YOU may have heard the word “gammon” a lot so far this week. If you have you’re probably somewhere between wondering why and banging your head off a wall.

The term was coined around the time of the snap General Election last year by a children’s author, Ben Davis, although he didn’t realise it at the time. As his story goes, he was about half way into a bottle of Rioja when the hung parliament exit poll came through, and he tweeted: “Whatever happens, hopefully politicians will start listening to young ppl after this. This Great Wall of gammon has had its way long enough.”

He didn’t think too much more of it until recently, when people started calling him racist in howls of outrage. As is the way of social media, every now and again a word or a term, or a meme, catches on. It breaks outside of the bubble it was created in and dives into wider lexicon.

That’s what happened to gammon. What does it mean? It depends who you ask. For some, it’s a reference to privileged, middle-aged cry babies who flinch and scoff at the inequalities they help enable. For others, it’s a semi-racist hate label invented by the snowflake generation to smear their elders. By the time this column is published it could have taken on another meaning; it’s the can of worms opened up by identity politics. And if referencing a can of worms is rebranded tomorrow by the Twitterati as hidden bigotry towards people who can’t walk, I won’t be surprised. That’s the logic at work in gammongate, and you should never underestimate the internet’s ability to create a storm of outrage over absolutely nothing.

Gammon has become the latest rope in the tug of war of modern British politics. The right criticises the left for labelling people when it constantly complains about being labelled itself – even though labels are OK and very important when you’re self-identifying and demanding the world and his dog respect said self-identified labels.

Then, the left hits back at the right for its hypocrisy. One of the most vocal critics of gammongate online was South Belfast DUP MP Emma Little Pengelly, who tweeted: “I'm appalled by the term "gammon" now frequently entering the lexicon of so many (mainly on the left) & seemingly be accepted. This is a term based on skin colour & age – stereotyping by colour or age is wrong no matter what race, age or community. It is just wrong.”

Yes, that’s the same DUP whose elected officials have called homosexuality an “abomination” and which has repeatedly opposed same sex marriage – hardly a beacon of equality.

And back and forth it goes, like a game of ping pong. Accusation followed by counter accusation, followed by a social media war, followed by newspaper columns, followed by television news debates. The whole thing’s putting me off my gammon steak dinner.

So here’s my take, for what it’s worth: it’s not racist, it’s just stupid. And that’s it, really. I’m trying to muster the energy to have a groundbreaking contribution to make to the debate. I keep opening Google to see if I can research some obscure gammon facts that could rip this whole story open. I’m convinced that if I could just find one reference to a gammon emblem in some secret, underground, white-on-white racism society, I’d have a Pulitzer prize winner.

But instead, I’ve been distracted by multiple cups of tea, a biscuit, and an article about funny online memes.

Like, I suspect, most people in divided Britain, I just don’t care.

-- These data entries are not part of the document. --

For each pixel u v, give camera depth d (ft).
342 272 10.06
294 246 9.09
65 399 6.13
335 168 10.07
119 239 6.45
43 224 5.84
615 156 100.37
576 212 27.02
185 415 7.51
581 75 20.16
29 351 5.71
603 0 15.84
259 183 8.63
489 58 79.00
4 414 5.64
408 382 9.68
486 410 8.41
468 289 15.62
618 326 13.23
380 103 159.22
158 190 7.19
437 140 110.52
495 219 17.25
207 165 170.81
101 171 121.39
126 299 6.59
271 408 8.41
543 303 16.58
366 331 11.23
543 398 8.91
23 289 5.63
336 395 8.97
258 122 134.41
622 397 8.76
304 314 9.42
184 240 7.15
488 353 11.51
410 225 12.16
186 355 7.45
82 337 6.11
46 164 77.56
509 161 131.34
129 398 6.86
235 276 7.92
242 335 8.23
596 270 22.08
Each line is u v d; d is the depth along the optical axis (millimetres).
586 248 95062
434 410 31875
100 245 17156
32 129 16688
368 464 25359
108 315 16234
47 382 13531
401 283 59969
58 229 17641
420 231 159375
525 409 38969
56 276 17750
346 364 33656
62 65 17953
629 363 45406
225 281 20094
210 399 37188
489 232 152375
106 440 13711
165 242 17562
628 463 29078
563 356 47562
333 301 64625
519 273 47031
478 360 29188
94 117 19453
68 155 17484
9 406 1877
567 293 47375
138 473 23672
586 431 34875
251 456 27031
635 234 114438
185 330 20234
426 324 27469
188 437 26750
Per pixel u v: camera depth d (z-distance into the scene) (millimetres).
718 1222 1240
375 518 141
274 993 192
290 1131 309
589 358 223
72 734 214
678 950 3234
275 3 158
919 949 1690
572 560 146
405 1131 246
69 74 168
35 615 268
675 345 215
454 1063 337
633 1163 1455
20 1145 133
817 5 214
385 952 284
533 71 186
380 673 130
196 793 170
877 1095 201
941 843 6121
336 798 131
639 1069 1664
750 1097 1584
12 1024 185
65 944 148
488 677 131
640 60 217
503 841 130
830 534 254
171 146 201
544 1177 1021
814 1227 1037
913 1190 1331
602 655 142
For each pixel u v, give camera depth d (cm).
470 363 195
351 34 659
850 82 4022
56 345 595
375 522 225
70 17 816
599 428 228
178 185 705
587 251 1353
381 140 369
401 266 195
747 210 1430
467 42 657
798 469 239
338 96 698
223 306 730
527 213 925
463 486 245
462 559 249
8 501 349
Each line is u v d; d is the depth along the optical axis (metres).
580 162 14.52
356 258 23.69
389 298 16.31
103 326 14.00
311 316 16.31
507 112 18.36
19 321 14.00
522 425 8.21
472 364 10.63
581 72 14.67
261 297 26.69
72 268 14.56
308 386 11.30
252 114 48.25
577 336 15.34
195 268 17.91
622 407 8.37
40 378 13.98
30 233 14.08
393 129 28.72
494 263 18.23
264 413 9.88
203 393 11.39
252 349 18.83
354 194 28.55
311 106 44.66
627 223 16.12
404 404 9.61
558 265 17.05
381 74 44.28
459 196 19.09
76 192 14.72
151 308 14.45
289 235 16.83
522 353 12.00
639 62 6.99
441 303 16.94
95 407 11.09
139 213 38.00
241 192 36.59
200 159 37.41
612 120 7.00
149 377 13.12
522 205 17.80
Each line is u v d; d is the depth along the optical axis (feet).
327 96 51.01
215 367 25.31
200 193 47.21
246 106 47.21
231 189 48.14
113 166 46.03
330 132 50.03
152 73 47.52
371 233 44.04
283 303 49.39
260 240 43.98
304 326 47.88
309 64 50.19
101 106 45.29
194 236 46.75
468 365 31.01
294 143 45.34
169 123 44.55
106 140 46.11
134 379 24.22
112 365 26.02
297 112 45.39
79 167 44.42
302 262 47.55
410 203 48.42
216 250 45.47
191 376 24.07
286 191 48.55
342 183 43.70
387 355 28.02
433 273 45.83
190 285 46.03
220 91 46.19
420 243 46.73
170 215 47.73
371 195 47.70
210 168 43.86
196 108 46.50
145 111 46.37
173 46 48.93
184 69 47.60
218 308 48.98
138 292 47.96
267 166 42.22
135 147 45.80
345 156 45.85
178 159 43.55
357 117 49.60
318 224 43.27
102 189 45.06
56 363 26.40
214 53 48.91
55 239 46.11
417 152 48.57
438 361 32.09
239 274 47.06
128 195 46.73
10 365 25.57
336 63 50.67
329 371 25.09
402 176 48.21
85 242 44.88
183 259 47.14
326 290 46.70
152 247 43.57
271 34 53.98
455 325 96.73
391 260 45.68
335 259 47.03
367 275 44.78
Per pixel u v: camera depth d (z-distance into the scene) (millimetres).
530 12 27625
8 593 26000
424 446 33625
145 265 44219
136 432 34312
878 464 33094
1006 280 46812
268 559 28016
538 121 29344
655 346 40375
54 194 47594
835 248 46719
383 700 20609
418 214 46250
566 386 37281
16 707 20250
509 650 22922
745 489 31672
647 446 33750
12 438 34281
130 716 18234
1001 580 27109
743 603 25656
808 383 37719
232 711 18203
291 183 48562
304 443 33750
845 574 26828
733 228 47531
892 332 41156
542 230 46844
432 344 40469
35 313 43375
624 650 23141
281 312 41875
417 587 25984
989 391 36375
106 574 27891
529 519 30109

What we have here are privileged, middle-aged white folks on the right having a rather enjoyable little tiff with those pesky privileged younger folk who are all caught up in that liberalism nonsense.

These stooshies become a hobby, and we’ve probably all indulged them at some point. It’s safe ground. It justifies all manner of grand polemics without really having to say anything all that meaningful. It’s a storm and it’ll blow over, but it was fun while it lasted.

I imagine victims of real, every day racism look on in exasperation. If we gave this much coverage to actual racist terms, we wouldn’t have time to talk about anything else.

When these little tit-for-tat ‘debates’ crop up, they don’t half stink of virtue signalling. The online battles that emerge from them are filled with people who treat equality issues like a badge that grants them entry to the tribe of the moment, no matter which side of equality they’re falling down on this week.

But, all of that said, I suppose it’s nice to be talking about something other than Brexit. I was beginning to forget there is any world, life or existence outside of it. I’ve seen and read so much about the single market and the customs union that I’ve been starting to suspect it’s a national hypnosis experiment.

So maybe that’s what gammongate is really all about. Everyone’s just a bit bored, and this livens things up without any big risk. I should probably be grateful that it’s shaken my Brexit head and reminded me that there’s a world out there, even if I am still banging it off a wall.